Recently I finished reading the book Blink The Power of Thinking without Thinking.
I admit the headline caught my eye as, in the era of energy efficiency, as imagined how much time I would save in life, if I did not spend so much time thinking about things.
This book is all about thin slicing “The ability of our unconscious to find patterns in situations and behaviours based on narrow slices of experience”
Thin-slicing (rapid cognition) is what makes our unconscious both dazzling and problematic, as it allows gathered information to make sophisticated decisions in a short space of time.
This book was an interesting read that deals with our both unconscious attitude and conscious attitude, when dealing with others.
A couple of interesting cases:
Case 1: Medical Profession
When looking at malpractice cases it was found that doctors were sued not just because they had harmed the patient with poor medical treatment, but also because of the way the doctor treated them on a personal level.
Simply put “People do not sue doctors they like”
Amazingly the difference of spending at least 3 minutes longer than average with a patient, explaining the medical process and outcomes, was the main contributing factor, to whether a doctor was sued when things went wrong, regardless of skill and/or knowledge.
Case 2: Car Salesmen
Bob Golomb, sells more than double the average number of cars sold per month, bases his success on the rule “Take care of the customer”
The main reason Golomb is so successful is that he never judges anyone based on their appearance. He assumes everyone who walks in the door has the exact same chance of buying a car.
Golomb states “Pre-judging is the kiss of death. You have to give everyone your best shot”
First impressions, are based on ones experiences and ones environment, therefore to change ones first impressions, one most change ones experiences, this changing ones impressions.

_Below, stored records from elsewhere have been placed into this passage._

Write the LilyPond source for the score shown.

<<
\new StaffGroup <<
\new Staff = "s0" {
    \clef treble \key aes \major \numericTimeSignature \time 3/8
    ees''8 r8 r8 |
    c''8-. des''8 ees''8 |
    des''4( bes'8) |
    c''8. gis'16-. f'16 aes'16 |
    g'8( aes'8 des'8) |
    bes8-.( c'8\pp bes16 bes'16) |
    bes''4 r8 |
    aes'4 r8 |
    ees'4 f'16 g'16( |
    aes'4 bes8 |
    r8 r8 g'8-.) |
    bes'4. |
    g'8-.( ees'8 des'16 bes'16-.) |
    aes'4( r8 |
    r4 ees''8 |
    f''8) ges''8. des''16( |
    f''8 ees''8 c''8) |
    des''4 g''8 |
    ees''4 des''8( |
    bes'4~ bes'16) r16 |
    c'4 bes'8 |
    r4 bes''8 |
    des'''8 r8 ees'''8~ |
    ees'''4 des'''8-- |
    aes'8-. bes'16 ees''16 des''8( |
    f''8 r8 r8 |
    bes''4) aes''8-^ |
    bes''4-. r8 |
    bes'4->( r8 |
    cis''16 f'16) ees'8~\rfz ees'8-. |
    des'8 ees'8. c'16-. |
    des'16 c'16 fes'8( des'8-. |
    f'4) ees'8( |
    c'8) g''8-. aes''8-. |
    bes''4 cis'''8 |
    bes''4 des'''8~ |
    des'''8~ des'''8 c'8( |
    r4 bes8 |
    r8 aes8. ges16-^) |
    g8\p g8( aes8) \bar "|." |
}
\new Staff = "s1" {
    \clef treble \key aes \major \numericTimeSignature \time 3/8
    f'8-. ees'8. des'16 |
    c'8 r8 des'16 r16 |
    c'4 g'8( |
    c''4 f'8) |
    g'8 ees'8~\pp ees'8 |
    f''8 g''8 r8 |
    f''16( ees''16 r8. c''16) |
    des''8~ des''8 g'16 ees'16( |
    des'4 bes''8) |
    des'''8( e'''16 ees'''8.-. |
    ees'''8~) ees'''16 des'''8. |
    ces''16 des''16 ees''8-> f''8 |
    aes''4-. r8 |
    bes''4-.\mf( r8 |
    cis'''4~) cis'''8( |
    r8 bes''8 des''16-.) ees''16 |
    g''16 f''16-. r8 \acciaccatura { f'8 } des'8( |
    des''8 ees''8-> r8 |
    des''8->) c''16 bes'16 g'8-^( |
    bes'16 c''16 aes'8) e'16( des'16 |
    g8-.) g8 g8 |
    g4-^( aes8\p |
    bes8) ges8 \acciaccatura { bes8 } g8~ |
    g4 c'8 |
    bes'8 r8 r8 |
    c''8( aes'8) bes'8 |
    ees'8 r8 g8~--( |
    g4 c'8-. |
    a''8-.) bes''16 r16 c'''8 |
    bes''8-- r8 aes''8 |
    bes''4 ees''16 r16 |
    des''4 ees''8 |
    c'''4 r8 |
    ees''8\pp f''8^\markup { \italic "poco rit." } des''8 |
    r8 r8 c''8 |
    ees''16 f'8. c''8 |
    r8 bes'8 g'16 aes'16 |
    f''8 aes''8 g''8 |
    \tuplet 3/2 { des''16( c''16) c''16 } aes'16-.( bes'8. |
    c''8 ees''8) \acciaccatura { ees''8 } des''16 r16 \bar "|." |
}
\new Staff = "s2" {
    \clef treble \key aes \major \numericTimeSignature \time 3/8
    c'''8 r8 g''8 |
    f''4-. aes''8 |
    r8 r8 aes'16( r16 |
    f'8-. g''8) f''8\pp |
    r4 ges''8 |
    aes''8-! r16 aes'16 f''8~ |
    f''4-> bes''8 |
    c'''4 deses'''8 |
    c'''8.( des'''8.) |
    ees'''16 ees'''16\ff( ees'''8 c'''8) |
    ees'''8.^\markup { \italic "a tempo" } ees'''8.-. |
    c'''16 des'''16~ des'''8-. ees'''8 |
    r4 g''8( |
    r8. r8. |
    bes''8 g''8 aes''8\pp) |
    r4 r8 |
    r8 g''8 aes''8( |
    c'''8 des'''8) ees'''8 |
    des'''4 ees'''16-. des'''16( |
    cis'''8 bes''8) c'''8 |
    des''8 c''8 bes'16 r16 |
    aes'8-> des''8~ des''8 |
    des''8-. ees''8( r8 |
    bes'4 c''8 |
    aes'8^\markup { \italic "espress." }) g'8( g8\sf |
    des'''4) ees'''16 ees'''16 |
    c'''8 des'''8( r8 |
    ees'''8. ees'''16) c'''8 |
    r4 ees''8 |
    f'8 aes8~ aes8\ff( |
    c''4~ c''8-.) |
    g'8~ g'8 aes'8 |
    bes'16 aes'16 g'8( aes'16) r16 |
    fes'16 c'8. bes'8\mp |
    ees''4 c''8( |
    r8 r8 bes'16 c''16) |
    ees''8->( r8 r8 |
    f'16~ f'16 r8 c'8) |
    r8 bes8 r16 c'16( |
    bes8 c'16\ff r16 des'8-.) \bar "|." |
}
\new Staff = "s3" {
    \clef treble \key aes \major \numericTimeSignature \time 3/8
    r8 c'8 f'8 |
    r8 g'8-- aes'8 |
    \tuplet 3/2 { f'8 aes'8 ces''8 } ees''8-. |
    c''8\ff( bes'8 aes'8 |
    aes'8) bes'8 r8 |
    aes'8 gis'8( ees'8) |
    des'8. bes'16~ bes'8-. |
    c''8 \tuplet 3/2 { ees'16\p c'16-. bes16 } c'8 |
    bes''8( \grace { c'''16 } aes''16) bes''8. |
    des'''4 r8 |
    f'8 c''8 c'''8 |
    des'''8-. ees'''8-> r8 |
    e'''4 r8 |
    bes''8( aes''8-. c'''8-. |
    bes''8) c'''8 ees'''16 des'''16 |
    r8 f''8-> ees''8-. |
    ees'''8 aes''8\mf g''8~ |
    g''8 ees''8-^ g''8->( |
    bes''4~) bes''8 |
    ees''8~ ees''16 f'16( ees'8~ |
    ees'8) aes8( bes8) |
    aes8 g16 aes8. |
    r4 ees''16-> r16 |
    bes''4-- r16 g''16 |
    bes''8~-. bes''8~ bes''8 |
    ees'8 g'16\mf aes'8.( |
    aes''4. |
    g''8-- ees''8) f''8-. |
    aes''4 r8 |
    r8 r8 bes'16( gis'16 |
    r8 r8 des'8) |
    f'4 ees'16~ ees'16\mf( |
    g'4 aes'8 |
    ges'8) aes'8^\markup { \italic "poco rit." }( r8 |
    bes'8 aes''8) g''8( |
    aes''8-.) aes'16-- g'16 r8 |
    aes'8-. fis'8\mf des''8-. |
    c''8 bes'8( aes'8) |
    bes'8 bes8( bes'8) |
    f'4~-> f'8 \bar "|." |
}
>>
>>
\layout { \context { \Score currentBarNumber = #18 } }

A couple of weeks ago, I was in a local stationary store looking for some hard backed envelopes and a flipchart. Now granted I was not wearing a suit, but neither was I scruffy, I would say I was smart casual.
As I entered the reasonably busy store, I smiled at the security guard and walked to the first aisle, within seconds I felt the security guard hovering nearby watching me.
I moved to the next aisle and there she was again. In the final aisle, I found the flipcharts, and there was a choice of 8, with different features and prices.
So it took me some time to decide which model to go for, and the security guard was really making me feel uncomfortable. Had it not been for the time crunch in getting a flipchart, and knowing finding another store with flipcharts was going to add and extra 45 minutes to the task, I would have walked out.
So I dragged the flipchart to the till, under the watchful eye of the security guard, who noticed that I was struggling to carry such a bulky item, but did nothing to assist. I guess she had worked out that I was not going to shop-lift this item.
When I got to the till, I asked whether the flipchart contained paper, and was told no, so I went back to my flipchart aisle, followed not so discreetly by the security guard.
I have never met this security guard before, but something in her thin-slicing made her “stalk me through this store”, thus making me uncomfortable and rush to purchase. The whole experience was both annoying, irritating and embarrassing for me, as she had pre-judged me to be a criminal and acted accordingly.
I doubt I will ever visit this store, and possibly this stationary chain again.
As a IT trainer, it is our job to make our delegates consciously aware of what they need to know to improve their understanding of a particular piece of software to enable them to do their job more effectively and/or efficiently.
We do this by creating a safe, interactive, relaxed fun learning environment to enable effective knowledge transfer between all the parties within the session.
So here are some questions to consider:
- What external issues do you bring into the training room with you?
- What pre-conceived ideas/feelings do to you bring into the training room with you?
- What labels do you apply to the delegates as they enter the room?
- How do those labels affect the way you deliver the training session?
- How do those labels affect the way you interact with the delegates?
- How often do you put yourself in the shoes of your delegates?
- How often do you become a delegate?
We need to be flexible to adapt to their individual needs as the training session progresses, but how many times do we thin-slice and behave like the doctor who does not take the time to explain things, or as the car sales man who pigeon holes the delegates, as difficult, attention seeking or a know it all, just by looking at them at the beginning of the session and act accordingly?